Straz devoured her hand with kisses, became more enterprising as she grew, or seemed to grow, more yielding. But she put him from her, suffering her bright glance to linger on him amorously, saying in tones of liquid sweetness, with a bewitching accent of rebuke:
"Be good now! I am tired, and must positively dine in my room to-night. My maid will bring you in a few moments a case containing—what I mentioned just now. Late as it is, shops are still open ... there is a firm of jewelers—Müller and Stettig in the Charlotten-Strasse, who will buy such things for ready money.... It should bring sufficient to supply us with funds for a long time.... Poor Valverden paid eighteen thousand thalers for it!" She added as Straz licked his lips appreciatively: "It is a star of emeralds and brilliants you have often seen me wear."
"Thou art my star! O incomparable Adelaide!"
She pushed him from her, yet oozing with impassioned admiration. She gently shut the boudoir-door—and noiselessly shot the bolt. Then her face changed, and all her disgust for Straz, his cheap compliments—his slovenliness—his arrogance and self-satisfaction, his impecuniousness and his cold in the head, was written on her face and expressed by every movement of her body. She ran across the boudoir, abandoning her air of languor, burst into the bedroom beyond, and aroused a dozing maid.

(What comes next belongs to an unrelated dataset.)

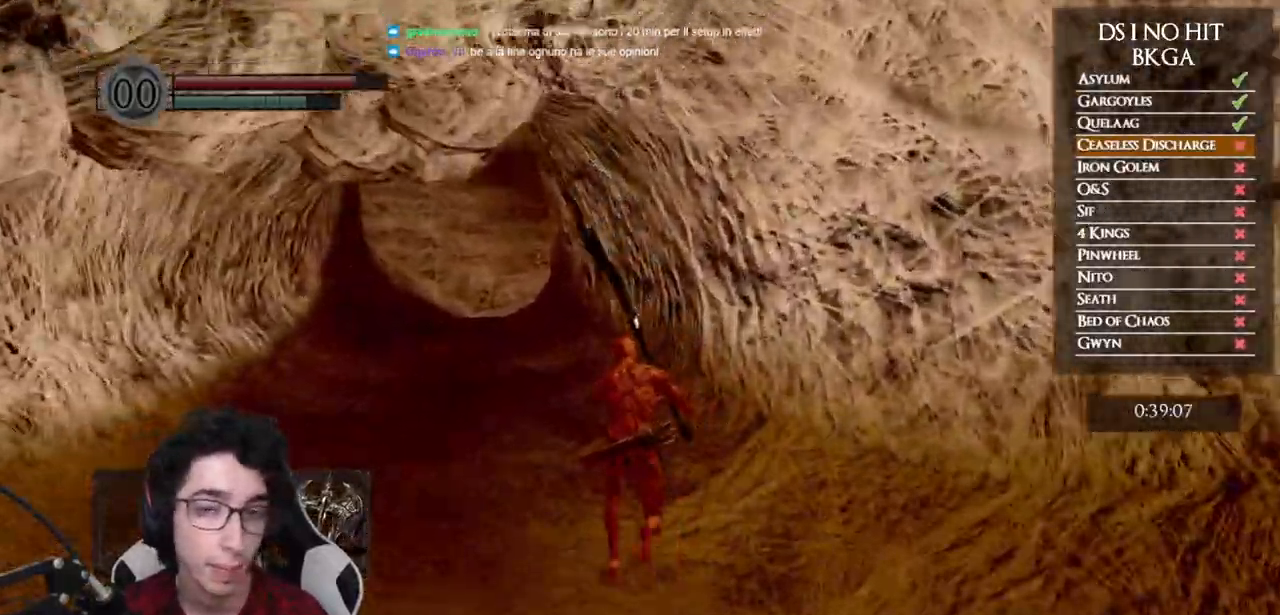
{"buttons": ["B", "L1"], "left_stick": "up", "right_stick": "center", "events": [[150, "L1", "down"]]}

"Wake up, Mariette! Find me—it is in the red morocco jewel-case in the brown leather imperial—the diamond star with emerald points!"
While the woman rummaged, the mistress swiftly reviewed the situation. The cold, clear brain that dwelt behind that velvet mask of sensuous beauty had formulated a plan for getting rid of the Slav.
He would be an enemy dangerous as a rattlesnake, she told herself. But—trap your rattlesnake, and he cannot bite. On the other hand, his subtle capacity for intrigue—his swift Oriental cunning—even his masculine strength,—made of him a useful ally, even when he had no more secrets for a clever woman to ferret out and sell.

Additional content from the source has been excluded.